(Saved data entries)
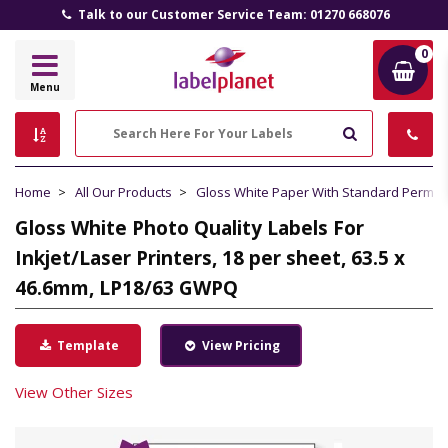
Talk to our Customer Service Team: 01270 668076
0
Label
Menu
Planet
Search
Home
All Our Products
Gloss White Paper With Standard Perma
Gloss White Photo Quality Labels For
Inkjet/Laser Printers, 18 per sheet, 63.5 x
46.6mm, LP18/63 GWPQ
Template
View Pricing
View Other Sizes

WORK REQUIRED —
Turn the text lines of the data into a numbered list, skipping any blank lines and leaving out the pictures.

TASK RESULT —
1. Talk to our Customer Service Team: 01270 668076
2. 0
3. Label
4. Menu
5. Planet
6. Search
7. Home
8. All Our Products
9. Gloss White Paper With Standard Perma
10. Gloss White Photo Quality Labels For
11. Inkjet/Laser Printers, 18 per sheet, 63.5 x
12. 46.6mm, LP18/63 GWPQ
13. Template
14. View Pricing
15. View Other Sizes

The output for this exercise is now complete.